▶ _What you are asked to do_
Look through the material below and count the lines with the string "knee". Report only the count.

▶ _Provided data_
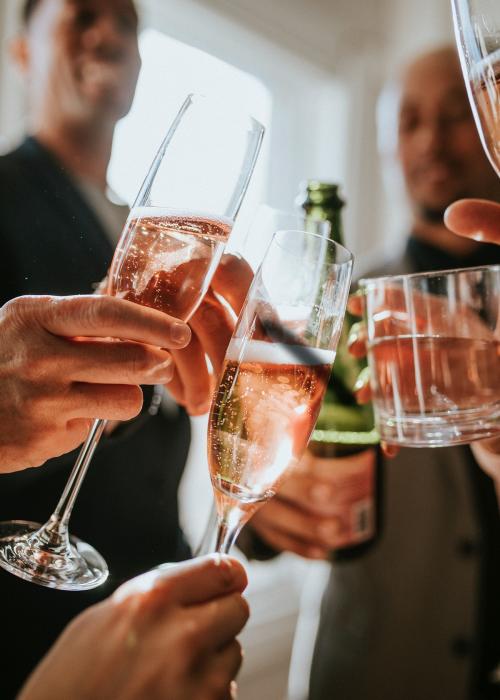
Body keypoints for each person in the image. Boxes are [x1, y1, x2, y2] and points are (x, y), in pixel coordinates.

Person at [0, 0, 252, 695]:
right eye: (82, 13)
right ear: (22, 53)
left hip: (167, 653)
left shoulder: (156, 239)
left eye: (126, 20)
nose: (108, 32)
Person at [248, 47, 500, 699]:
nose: (431, 140)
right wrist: (261, 513)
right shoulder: (338, 305)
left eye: (455, 115)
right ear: (388, 147)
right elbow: (264, 474)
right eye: (409, 121)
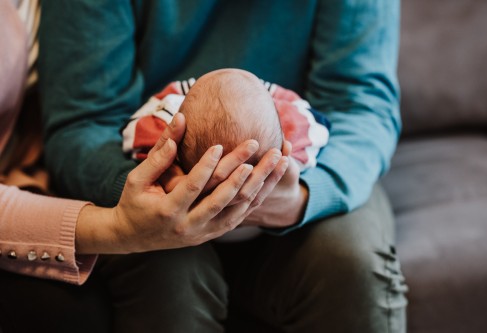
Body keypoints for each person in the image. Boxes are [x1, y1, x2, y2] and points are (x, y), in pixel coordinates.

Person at [20, 0, 407, 332]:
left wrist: (305, 195)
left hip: (308, 169)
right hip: (143, 169)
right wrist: (147, 190)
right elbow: (83, 122)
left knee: (350, 271)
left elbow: (361, 105)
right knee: (168, 283)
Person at [0, 1, 286, 332]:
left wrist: (302, 196)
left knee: (348, 263)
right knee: (90, 308)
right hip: (38, 189)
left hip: (28, 174)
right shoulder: (164, 112)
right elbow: (87, 122)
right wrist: (122, 221)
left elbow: (351, 102)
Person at [123, 68, 331, 241]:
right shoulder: (294, 134)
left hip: (185, 221)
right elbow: (319, 123)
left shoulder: (166, 121)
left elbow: (132, 133)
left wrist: (164, 171)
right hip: (263, 226)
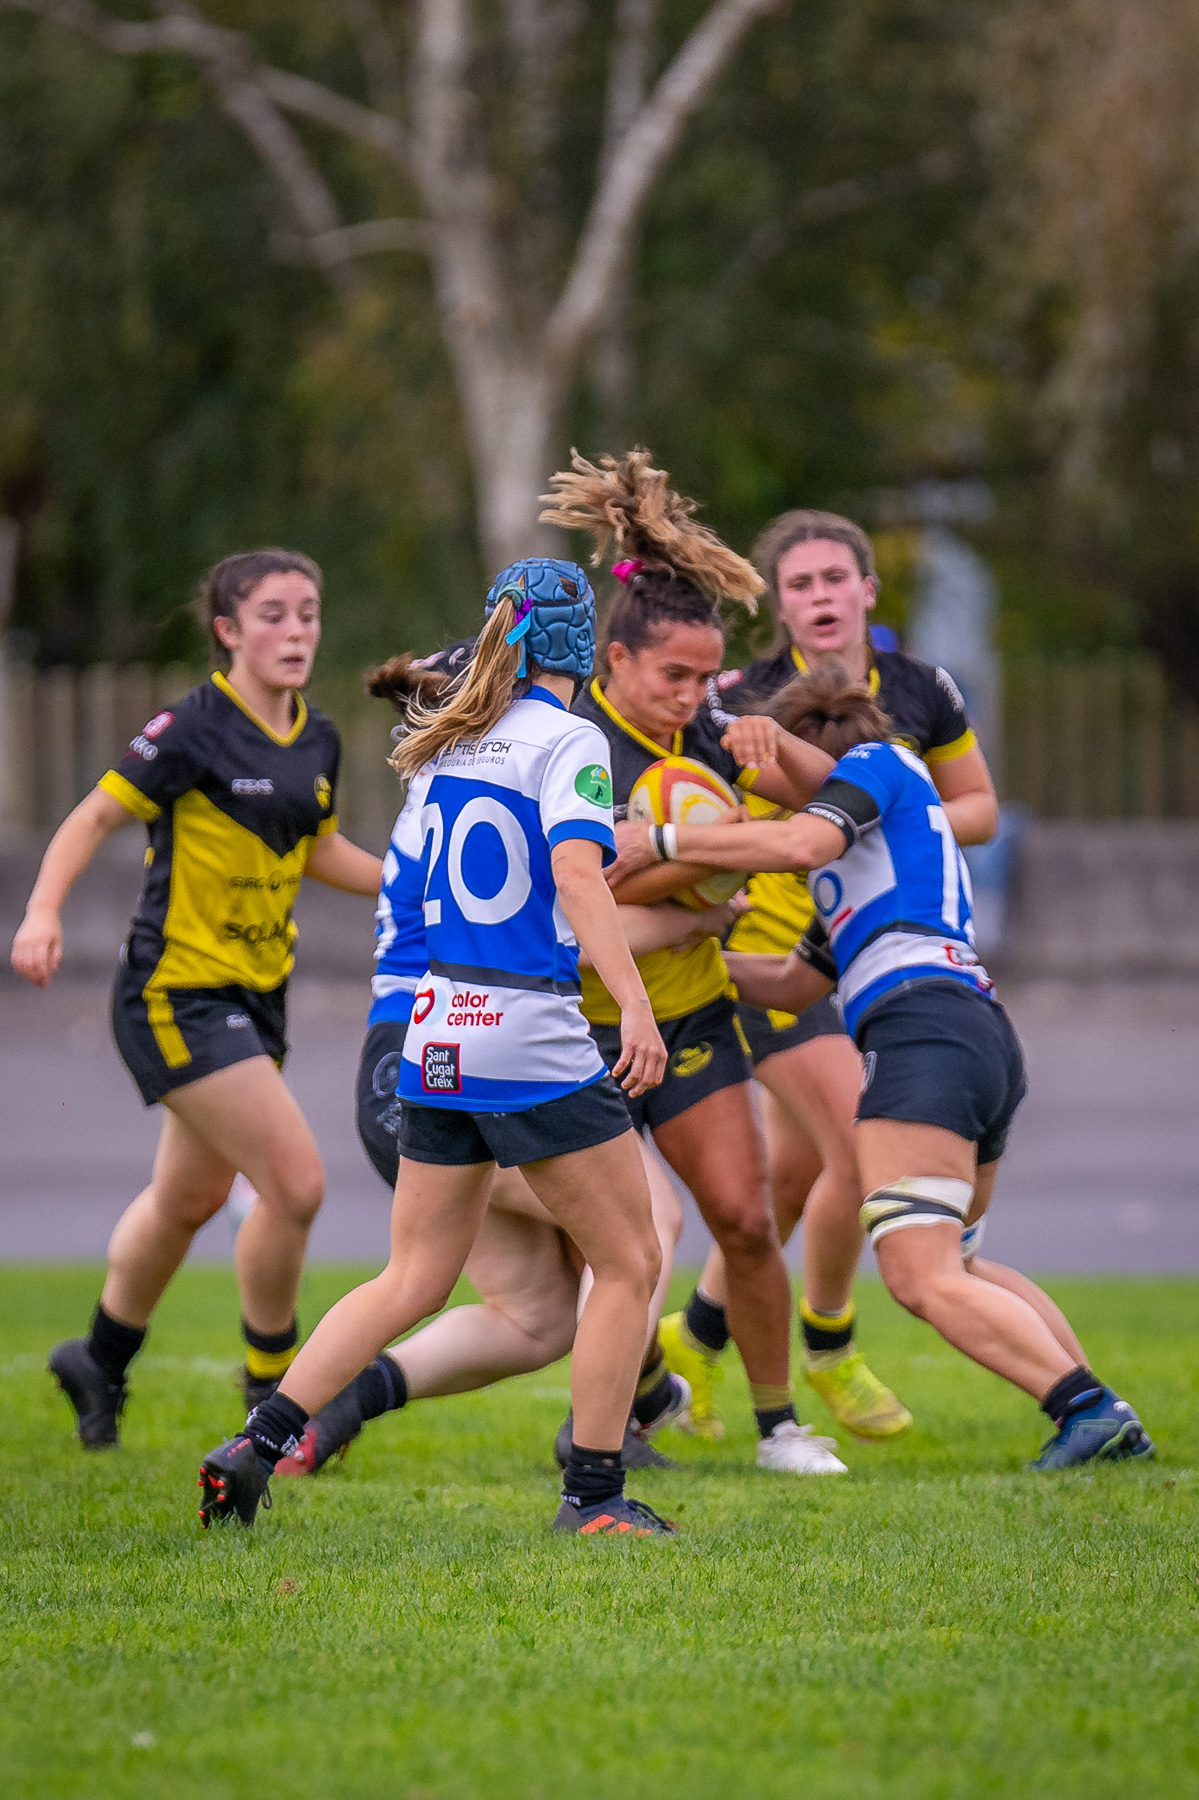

▶ _Solution to the problem_
4